## DOCUMENT SECTION:
It’s a surprise every year, but perhaps a bit moreso this year because Munro’s a short story writer.

Short stories haven’t gotten a lot of love from the Nobel Committee in the past, mainly because they don’t get a lot of love from publishers.

Sam Stoloff, vice president and a senior agent at the Frances Goldin literary agency says if you’re a writer, thinking of shopping a collection of short stories to launch your career, you should brace yourself for a plot twist.

“When an author comes to me with a book of short stories, my response is always …Oh dear,” Stoloff says. He says there’s more than one reason new writers, when approaching agents and publishers, often feel like they’re hitting a wall.

 “Aren’t you working on a novel?” he typically asks. “Because short stories are very hard to sell.”

Writers often work up to a novel by crafting short stories. But Stoloff says what fiction readers want, and therefore publishers too, is an immersive experience. And short stories don’t give you much time to settle in. But just like a complex character, the publishing industry feels conflicted — about the short story.

Sarah Weinman, news editor with Publisher’s Marketplace, notes that writers like Jhumpa Lahiri, George Saunders and Karen Russell have had spectacular success with shorter works.

“For every example that shows that short stories can’t sell, you have another example that shows that they can,” she notes. But despite the success stories, it can still be very difficult to build a career as a short story writer. In Alice Munro’s case, Weinman says she published her first book in the ’60s when the publishing industry was less corporate — sleepier and friendlier than today.

“What it really comes down to for Alice Munro is her stories are incredible. The range of emotions contained in her stories are just stupifyingly good,” she says.

“Good writing is good writing,” notes Patricia Bostelman, V.P. of marketing for Barnes & Noble, “in whichever format it appears.”

She references the quote, by who else, Alice Munro, which compares a short story to a house.

“Whether it is ample and easy or full of crooked turns or sparsely or opulently furnished, you can go back again and again and the house, the story, always contains more than you saw the last time.”

Incredible writing gets incredible distribution. Munro’s work has appeared in landmark publications like the Atlantic, the New Yorker and the Paris Review. It’s that kind of exposure that convinces publishers its worth taking a risk on a collection. And that’s what a career writing short stories is all about.

## ENTRIES SUPPLIED:
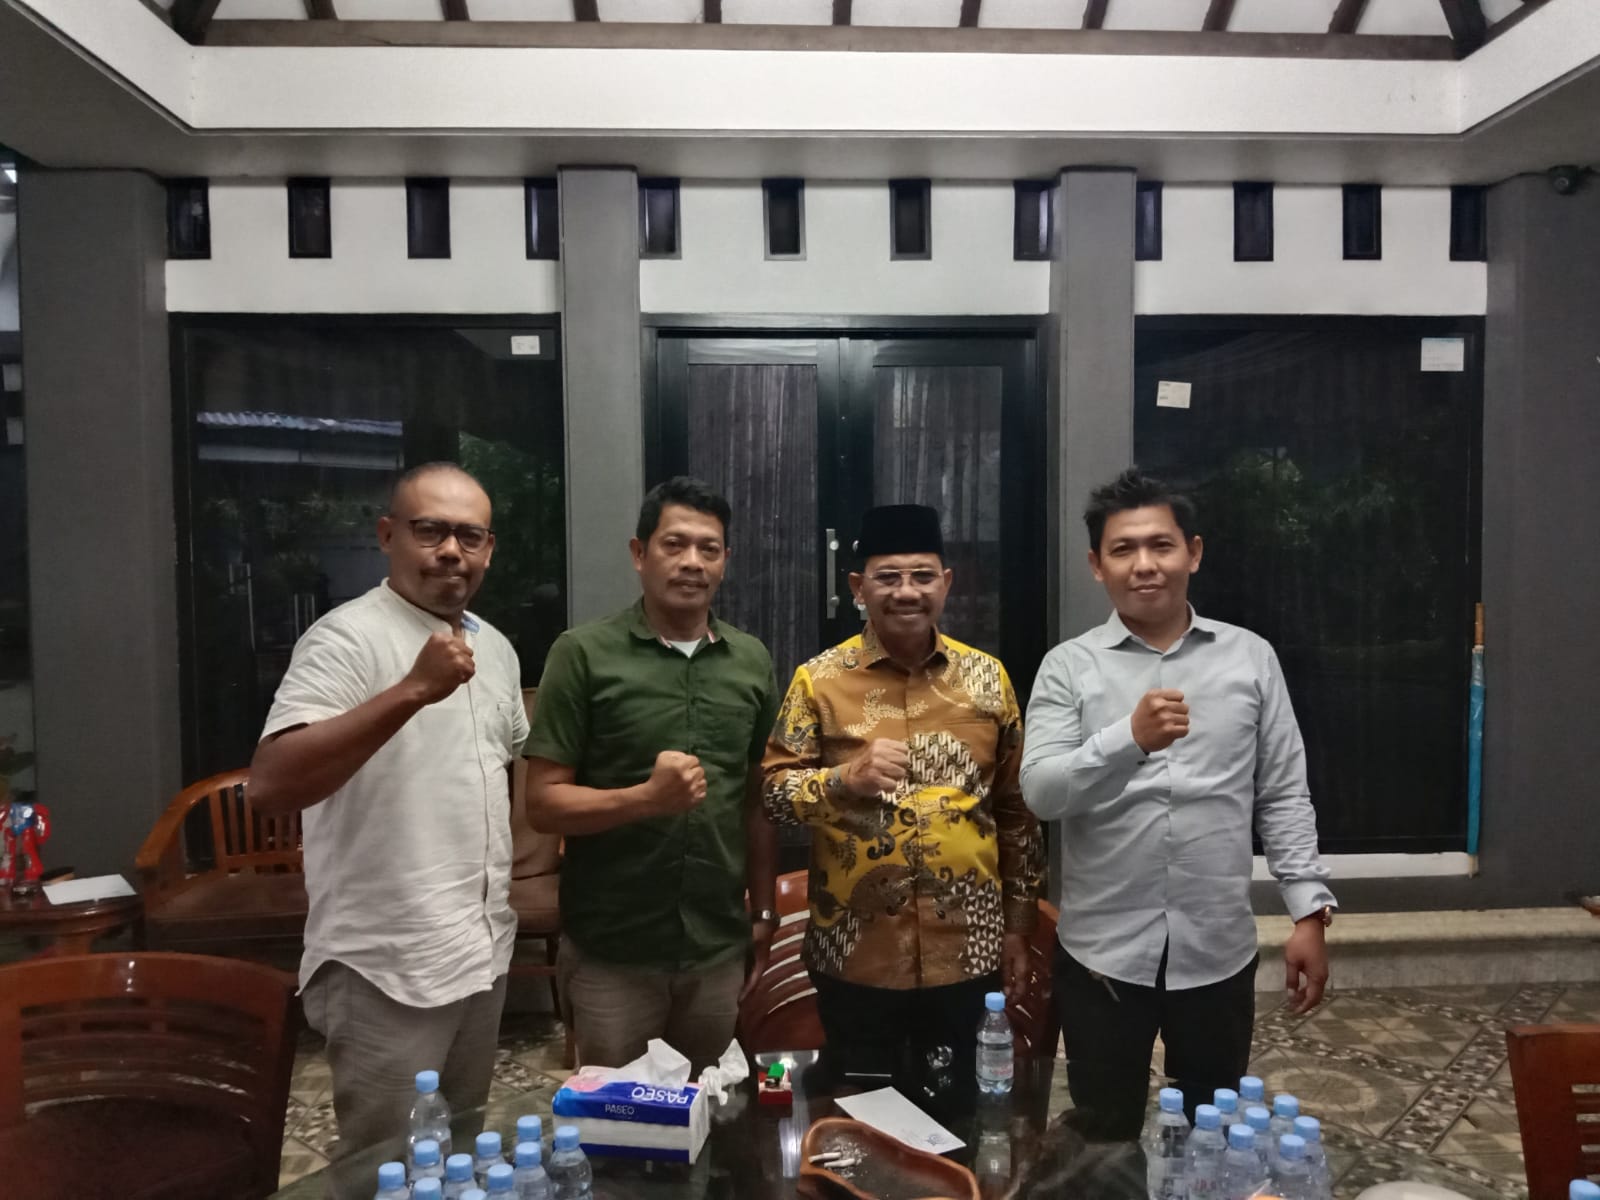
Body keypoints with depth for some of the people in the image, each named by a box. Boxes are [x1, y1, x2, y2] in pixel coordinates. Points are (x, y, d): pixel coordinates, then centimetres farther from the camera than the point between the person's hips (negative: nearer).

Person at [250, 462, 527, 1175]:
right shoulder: (347, 637, -16)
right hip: (387, 967, -7)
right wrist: (412, 690, -36)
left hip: (483, 951, 7)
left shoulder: (495, 648, 8)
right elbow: (269, 787, -29)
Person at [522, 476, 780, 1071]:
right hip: (609, 953, -3)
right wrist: (645, 798, -24)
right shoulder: (584, 654, -9)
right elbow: (543, 803, -10)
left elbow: (757, 799, 10)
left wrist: (764, 909, 9)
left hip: (719, 948, 4)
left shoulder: (752, 661, 3)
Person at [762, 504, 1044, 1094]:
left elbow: (1016, 808, 8)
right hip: (856, 955, -1)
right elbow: (774, 792, -5)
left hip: (966, 951, 2)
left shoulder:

## EXERCISE:
The article on short stories names writers who have had spectacular success with shorter works. List them.

## EXERCISE OUTPUT:
Jhumpa Lahiri, George Saunders, Karen Russell